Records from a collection
——
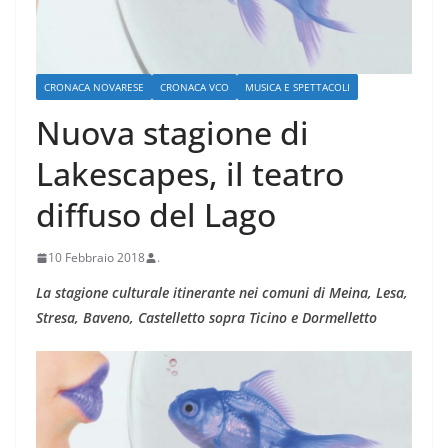
CRONACA NOVARESE
CRONACA VCO
MUSICA E SPETTACOLI
Nuova stagione di
Lakescapes, il teatro
diffuso del Lago
10 Febbraio 2018
.
La stagione culturale itinerante nei comuni di Meina, Lesa,
Stresa, Baveno, Castelletto sopra Ticino e Dormelletto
——
Give every entry back unchanged, with no pictures.

CRONACA NOVARESE
CRONACA VCO
MUSICA E SPETTACOLI
Nuova stagione di
Lakescapes, il teatro
diffuso del Lago
10 Febbraio 2018
.
La stagione culturale itinerante nei comuni di Meina, Lesa,
Stresa, Baveno, Castelletto sopra Ticino e Dormelletto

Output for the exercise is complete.